• [Your assignment]: Swap every "Messages" for "Posts" in the entries from the start down to the line containing "जाएंगे और इसको दो", and write those lines out again with nothing else altered.

(Saved entries)
****

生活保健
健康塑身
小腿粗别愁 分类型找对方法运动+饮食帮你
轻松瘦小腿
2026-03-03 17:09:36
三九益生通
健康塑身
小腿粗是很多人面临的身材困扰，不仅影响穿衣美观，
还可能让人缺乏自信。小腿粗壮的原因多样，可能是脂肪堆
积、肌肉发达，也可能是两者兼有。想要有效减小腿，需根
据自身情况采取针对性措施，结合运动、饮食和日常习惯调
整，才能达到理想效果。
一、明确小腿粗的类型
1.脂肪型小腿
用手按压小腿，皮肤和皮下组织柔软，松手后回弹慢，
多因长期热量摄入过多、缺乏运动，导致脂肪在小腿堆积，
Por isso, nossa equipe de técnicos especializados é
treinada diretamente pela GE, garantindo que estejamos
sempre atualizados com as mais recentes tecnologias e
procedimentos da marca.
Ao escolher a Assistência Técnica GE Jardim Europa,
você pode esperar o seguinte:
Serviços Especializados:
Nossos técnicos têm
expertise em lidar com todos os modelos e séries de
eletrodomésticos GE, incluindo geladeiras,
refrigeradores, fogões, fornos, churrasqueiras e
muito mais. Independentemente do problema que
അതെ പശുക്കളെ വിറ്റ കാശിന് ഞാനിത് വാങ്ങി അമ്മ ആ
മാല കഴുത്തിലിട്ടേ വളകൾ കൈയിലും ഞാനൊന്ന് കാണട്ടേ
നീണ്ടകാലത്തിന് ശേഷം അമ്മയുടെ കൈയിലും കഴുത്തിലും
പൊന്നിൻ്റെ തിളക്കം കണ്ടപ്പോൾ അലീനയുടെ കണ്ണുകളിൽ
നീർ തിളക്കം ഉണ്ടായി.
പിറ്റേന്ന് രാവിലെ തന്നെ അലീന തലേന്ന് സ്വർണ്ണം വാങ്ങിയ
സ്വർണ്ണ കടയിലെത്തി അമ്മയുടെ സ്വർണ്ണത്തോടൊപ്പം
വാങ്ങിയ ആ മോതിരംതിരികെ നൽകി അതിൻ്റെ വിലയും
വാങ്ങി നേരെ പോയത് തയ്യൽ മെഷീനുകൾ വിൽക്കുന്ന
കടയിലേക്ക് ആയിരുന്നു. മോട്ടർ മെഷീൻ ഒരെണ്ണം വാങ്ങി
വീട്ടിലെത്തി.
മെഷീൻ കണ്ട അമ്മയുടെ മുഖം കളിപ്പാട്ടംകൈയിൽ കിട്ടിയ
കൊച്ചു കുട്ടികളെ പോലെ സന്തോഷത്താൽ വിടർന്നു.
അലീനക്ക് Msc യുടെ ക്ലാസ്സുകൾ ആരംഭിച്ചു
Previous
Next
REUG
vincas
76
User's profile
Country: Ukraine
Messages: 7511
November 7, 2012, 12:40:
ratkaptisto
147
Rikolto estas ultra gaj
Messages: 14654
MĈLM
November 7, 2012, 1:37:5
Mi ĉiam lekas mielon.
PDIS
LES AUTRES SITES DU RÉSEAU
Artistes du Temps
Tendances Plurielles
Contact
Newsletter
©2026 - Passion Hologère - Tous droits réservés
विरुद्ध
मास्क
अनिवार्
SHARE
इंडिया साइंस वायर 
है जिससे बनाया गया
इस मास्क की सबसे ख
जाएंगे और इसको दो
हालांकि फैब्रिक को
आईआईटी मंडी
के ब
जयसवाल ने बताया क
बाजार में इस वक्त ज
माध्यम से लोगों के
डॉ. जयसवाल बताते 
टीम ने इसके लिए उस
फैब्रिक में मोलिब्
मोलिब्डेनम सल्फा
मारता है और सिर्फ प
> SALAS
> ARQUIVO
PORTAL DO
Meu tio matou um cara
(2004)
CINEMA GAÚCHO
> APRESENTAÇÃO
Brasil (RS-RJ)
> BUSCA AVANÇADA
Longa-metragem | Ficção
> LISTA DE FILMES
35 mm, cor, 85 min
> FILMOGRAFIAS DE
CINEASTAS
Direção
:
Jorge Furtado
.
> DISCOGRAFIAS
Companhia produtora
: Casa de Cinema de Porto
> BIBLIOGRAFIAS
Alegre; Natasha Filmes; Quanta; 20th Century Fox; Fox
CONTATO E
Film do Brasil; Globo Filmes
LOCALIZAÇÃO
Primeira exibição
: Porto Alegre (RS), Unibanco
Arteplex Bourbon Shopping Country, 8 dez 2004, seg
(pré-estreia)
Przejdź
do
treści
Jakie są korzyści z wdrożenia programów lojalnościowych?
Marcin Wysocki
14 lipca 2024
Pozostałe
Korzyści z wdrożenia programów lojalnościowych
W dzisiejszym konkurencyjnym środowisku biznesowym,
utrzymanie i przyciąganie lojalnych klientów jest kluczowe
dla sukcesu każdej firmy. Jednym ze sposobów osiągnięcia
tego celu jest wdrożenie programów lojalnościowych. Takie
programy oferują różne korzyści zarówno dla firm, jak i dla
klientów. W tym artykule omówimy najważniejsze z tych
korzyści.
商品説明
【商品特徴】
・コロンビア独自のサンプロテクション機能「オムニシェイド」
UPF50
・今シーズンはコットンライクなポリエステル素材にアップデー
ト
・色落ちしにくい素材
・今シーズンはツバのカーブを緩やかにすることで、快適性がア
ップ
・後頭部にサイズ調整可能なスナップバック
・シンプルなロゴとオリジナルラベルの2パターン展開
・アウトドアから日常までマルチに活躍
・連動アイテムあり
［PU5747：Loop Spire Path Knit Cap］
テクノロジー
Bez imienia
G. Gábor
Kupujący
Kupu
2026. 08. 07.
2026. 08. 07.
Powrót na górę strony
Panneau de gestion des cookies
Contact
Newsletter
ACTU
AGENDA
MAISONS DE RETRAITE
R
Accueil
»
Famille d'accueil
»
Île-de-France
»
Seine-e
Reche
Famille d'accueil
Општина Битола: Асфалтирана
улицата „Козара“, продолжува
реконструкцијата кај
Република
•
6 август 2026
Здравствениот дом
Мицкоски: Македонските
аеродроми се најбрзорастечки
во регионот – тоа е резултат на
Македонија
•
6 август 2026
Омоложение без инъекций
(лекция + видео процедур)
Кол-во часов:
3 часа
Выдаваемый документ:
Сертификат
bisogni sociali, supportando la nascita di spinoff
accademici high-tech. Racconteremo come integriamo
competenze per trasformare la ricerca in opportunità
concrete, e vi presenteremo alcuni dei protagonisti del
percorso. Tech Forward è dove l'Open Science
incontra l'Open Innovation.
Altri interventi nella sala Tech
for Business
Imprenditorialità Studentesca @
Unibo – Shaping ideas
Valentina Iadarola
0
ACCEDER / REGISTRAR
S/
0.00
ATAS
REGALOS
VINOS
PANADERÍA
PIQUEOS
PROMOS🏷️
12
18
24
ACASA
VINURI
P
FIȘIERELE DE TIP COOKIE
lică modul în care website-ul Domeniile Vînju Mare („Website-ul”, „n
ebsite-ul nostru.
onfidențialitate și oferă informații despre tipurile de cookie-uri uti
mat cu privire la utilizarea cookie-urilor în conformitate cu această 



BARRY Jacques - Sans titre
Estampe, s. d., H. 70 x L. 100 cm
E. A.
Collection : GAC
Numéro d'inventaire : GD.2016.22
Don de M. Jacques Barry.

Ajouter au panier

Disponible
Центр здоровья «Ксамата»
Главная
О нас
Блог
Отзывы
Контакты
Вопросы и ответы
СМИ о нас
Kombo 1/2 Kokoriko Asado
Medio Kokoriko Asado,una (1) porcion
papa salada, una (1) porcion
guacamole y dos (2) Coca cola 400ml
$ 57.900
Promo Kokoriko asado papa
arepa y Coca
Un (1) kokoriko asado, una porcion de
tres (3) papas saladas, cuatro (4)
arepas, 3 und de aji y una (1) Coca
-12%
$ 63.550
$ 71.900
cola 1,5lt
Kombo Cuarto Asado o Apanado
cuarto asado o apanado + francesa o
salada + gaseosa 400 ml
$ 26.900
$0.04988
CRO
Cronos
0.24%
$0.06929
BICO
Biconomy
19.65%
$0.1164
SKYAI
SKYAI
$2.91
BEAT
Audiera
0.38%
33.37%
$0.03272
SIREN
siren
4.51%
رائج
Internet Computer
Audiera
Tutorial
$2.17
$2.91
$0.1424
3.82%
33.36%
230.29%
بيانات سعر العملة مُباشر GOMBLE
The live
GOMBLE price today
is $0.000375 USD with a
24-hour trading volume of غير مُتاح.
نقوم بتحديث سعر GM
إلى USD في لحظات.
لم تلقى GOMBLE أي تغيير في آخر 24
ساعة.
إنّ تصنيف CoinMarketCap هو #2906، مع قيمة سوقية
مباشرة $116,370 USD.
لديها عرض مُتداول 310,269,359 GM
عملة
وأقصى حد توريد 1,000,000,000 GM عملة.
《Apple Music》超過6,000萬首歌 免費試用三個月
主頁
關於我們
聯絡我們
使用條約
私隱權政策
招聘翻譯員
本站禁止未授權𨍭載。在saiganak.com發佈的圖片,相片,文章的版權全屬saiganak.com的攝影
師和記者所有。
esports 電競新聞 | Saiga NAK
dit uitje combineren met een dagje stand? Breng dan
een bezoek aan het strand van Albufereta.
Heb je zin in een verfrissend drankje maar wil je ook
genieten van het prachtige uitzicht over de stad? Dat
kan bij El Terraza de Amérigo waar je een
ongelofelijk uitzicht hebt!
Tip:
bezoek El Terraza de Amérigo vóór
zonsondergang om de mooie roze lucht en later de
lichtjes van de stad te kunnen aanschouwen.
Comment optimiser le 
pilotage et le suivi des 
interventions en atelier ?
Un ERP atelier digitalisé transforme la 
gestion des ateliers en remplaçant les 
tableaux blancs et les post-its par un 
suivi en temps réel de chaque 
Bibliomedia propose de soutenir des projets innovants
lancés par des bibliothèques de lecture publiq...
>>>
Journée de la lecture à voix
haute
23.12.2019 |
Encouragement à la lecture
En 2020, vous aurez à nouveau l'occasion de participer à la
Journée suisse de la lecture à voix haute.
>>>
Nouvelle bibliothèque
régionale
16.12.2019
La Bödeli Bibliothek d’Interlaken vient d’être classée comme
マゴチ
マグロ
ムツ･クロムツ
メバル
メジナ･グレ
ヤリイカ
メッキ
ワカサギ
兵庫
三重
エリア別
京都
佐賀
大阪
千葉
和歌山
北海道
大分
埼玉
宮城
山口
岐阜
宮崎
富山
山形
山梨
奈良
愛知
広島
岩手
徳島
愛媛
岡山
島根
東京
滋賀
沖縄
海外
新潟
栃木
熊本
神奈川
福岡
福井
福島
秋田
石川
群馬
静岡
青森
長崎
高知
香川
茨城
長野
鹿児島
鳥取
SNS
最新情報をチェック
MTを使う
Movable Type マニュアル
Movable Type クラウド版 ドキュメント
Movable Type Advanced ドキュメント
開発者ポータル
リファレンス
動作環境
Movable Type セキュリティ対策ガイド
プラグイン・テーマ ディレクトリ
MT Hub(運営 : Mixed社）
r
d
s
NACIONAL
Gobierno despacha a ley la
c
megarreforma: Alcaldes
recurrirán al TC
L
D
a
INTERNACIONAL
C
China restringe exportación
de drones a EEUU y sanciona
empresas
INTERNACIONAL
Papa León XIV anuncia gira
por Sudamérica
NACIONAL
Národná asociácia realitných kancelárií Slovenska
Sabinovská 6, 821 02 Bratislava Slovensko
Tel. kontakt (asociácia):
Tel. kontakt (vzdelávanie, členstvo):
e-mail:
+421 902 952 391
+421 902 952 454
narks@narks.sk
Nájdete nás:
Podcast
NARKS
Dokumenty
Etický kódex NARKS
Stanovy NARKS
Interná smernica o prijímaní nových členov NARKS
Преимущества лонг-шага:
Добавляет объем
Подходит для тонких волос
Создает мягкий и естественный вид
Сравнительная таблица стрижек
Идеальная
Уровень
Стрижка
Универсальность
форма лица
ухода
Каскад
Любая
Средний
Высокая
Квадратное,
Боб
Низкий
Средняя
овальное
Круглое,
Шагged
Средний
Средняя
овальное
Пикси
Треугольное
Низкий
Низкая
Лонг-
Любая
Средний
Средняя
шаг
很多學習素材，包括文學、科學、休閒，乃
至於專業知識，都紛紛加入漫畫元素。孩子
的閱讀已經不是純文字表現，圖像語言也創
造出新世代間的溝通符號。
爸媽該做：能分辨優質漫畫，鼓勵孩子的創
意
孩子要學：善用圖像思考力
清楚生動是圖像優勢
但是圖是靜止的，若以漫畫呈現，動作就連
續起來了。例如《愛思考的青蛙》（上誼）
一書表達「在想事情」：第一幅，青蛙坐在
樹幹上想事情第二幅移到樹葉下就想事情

****

• [Task output]:
生活保健
健康塑身
小腿粗别愁 分类型找对方法运动+饮食帮你
轻松瘦小腿
2026-03-03 17:09:36
三九益生通
健康塑身
小腿粗是很多人面临的身材困扰，不仅影响穿衣美观，
还可能让人缺乏自信。小腿粗壮的原因多样，可能是脂肪堆
积、肌肉发达，也可能是两者兼有。想要有效减小腿，需根
据自身情况采取针对性措施，结合运动、饮食和日常习惯调
整，才能达到理想效果。
一、明确小腿粗的类型
1.脂肪型小腿
用手按压小腿，皮肤和皮下组织柔软，松手后回弹慢，
多因长期热量摄入过多、缺乏运动，导致脂肪在小腿堆积，
Por isso, nossa equipe de técnicos especializados é
treinada diretamente pela GE, garantindo que estejamos
sempre atualizados com as mais recentes tecnologias e
procedimentos da marca.
Ao escolher a Assistência Técnica GE Jardim Europa,
você pode esperar o seguinte:
Serviços Especializados:
Nossos técnicos têm
expertise em lidar com todos os modelos e séries de
eletrodomésticos GE, incluindo geladeiras,
refrigeradores, fogões, fornos, churrasqueiras e
muito mais. Independentemente do problema que
അതെ പശുക്കളെ വിറ്റ കാശിന് ഞാനിത് വാങ്ങി അമ്മ ആ
മാല കഴുത്തിലിട്ടേ വളകൾ കൈയിലും ഞാനൊന്ന് കാണട്ടേ
നീണ്ടകാലത്തിന് ശേഷം അമ്മയുടെ കൈയിലും കഴുത്തിലും
പൊന്നിൻ്റെ തിളക്കം കണ്ടപ്പോൾ അലീനയുടെ കണ്ണുകളിൽ
നീർ തിളക്കം ഉണ്ടായി.
പിറ്റേന്ന് രാവിലെ തന്നെ അലീന തലേന്ന് സ്വർണ്ണം വാങ്ങിയ
സ്വർണ്ണ കടയിലെത്തി അമ്മയുടെ സ്വർണ്ണത്തോടൊപ്പം
വാങ്ങിയ ആ മോതിരംതിരികെ നൽകി അതിൻ്റെ വിലയും
വാങ്ങി നേരെ പോയത് തയ്യൽ മെഷീനുകൾ വിൽക്കുന്ന
കടയിലേക്ക് ആയിരുന്നു. മോട്ടർ മെഷീൻ ഒരെണ്ണം വാങ്ങി
വീട്ടിലെത്തി.
മെഷീൻ കണ്ട അമ്മയുടെ മുഖം കളിപ്പാട്ടംകൈയിൽ കിട്ടിയ
കൊച്ചു കുട്ടികളെ പോലെ സന്തോഷത്താൽ വിടർന്നു.
അലീനക്ക് Msc യുടെ ക്ലാസ്സുകൾ ആരംഭിച്ചു
Previous
Next
REUG
vincas
76
User's profile
Country: Ukraine
Posts: 7511
November 7, 2012, 12:40:
ratkaptisto
147
Rikolto estas ultra gaj
Posts: 14654
MĈLM
November 7, 2012, 1:37:5
Mi ĉiam lekas mielon.
PDIS
LES AUTRES SITES DU RÉSEAU
Artistes du Temps
Tendances Plurielles
Contact
Newsletter
©2026 - Passion Hologère - Tous droits réservés
विरुद्ध
मास्क
अनिवार्
SHARE
इंडिया साइंस वायर 
है जिससे बनाया गया
इस मास्क की सबसे ख
जाएंगे और इसको दो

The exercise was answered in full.